Die Medienkompetenzförderung ist für uns der wichtigere Punkt. Grundsätzlich brauchen alle Kinder und Jugendlichen einen Zugang zu guter Medienkompetenzförderung. So gewährleistet man nicht nur einen gesunden und selbstbestimmten Umgang mit Medien, sondern fördert auch den Schutz gegen Desinformationen im Netz.

Was wir an Ihrem Antrag noch bemängeln, ist, dass Sie Fortbildungsangebote für Lehrkräfte zielführend finden. Aus unserer Sicht brauchen wir erst einmal die medienpädagogischen Grundlagen, bevor wir Lehrer weiterbilden können, und dafür muss zuerst die Infrastruktur gefördert werden.

Aus diesen Gründen lehnen wir Ihren Antrag ab und danken.

(Beifall von den GRÜNEN)

Vizepräsident Christof Rasche: Herr Kollege Bakum hat noch den Wunsch nach einer Zwischenfrage signalisiert.

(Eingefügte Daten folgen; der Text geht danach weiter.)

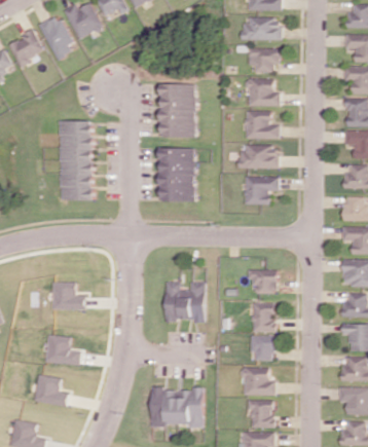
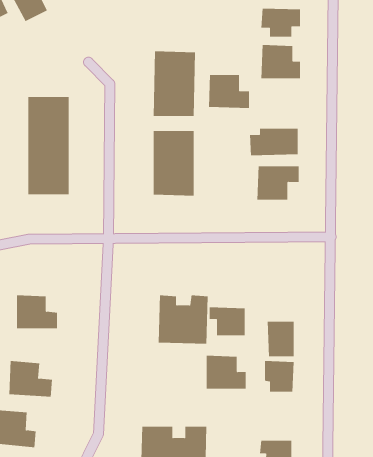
building: [246,111,280,139] -> [208,74,250,108]
building: [248,269,278,293] -> [209,307,245,336]
building: [244,367,277,395] -> [206,355,246,389]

Anja von Marenholtz (GRÜNE): Aber eigentlich ist meine Redezeit schon um, oder?

Vizepräsident Christof Rasche: Es war noch im letzten Zug. Nur wenn Sie möchten.

(Mehrdad Mostofizadeh [GRÜNE]: Musst du nicht!)

Anja von Marenholtz (GRÜNE): Ich glaube, es ist alles gesagt.